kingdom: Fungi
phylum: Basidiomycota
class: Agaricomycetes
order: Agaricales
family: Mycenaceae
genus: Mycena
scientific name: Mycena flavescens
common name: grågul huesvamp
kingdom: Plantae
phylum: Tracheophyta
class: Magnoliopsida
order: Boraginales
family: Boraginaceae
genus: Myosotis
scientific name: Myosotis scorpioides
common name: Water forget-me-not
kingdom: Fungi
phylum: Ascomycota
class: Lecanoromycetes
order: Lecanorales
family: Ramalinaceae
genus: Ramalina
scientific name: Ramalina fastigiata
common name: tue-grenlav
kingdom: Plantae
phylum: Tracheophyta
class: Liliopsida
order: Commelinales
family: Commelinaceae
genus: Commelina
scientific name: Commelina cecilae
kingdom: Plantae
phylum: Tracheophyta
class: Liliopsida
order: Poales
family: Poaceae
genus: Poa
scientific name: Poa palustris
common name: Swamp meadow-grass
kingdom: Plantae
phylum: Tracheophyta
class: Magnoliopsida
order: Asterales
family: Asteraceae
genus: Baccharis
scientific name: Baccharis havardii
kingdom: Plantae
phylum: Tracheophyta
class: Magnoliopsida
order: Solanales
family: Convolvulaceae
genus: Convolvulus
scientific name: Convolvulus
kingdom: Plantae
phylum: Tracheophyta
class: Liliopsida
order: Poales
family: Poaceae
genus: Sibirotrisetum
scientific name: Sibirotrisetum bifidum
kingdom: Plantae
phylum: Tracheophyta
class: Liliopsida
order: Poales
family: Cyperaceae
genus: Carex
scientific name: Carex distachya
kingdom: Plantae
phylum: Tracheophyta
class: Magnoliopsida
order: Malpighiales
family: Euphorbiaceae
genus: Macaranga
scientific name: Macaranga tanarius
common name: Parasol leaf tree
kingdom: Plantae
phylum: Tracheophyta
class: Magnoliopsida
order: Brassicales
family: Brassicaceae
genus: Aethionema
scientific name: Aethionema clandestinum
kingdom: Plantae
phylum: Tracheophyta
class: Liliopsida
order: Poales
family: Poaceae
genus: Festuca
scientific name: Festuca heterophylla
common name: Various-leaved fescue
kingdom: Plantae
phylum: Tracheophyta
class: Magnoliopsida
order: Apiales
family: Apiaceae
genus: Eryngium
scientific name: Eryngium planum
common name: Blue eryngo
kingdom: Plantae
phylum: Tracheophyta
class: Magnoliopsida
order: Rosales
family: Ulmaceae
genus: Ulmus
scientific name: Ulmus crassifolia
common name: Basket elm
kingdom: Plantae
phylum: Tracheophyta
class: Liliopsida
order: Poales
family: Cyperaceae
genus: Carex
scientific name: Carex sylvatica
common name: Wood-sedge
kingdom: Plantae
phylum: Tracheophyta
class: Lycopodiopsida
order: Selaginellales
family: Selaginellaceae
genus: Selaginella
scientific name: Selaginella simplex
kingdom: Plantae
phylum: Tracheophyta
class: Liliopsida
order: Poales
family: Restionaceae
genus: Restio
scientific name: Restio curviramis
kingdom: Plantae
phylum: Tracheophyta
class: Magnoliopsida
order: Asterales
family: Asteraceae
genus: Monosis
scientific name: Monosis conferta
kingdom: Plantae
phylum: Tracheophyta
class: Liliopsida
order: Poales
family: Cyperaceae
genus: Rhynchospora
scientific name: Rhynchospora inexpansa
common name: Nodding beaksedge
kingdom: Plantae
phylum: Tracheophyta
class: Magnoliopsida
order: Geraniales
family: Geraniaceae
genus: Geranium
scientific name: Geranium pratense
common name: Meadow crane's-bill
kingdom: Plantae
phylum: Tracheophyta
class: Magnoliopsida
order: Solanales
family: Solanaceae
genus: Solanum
++++++++++
• **Exercise prompt**
Retype the material above without changes, beginning at the line that has "genus: Geranium" and continuing through the last line of the material.

• **Result of this exercise**
genus: Geranium
scientific name: Geranium pratense
common name: Meadow crane's-bill
kingdom: Plantae
phylum: Tracheophyta
class: Magnoliopsida
order: Solanales
family: Solanaceae
genus: Solanum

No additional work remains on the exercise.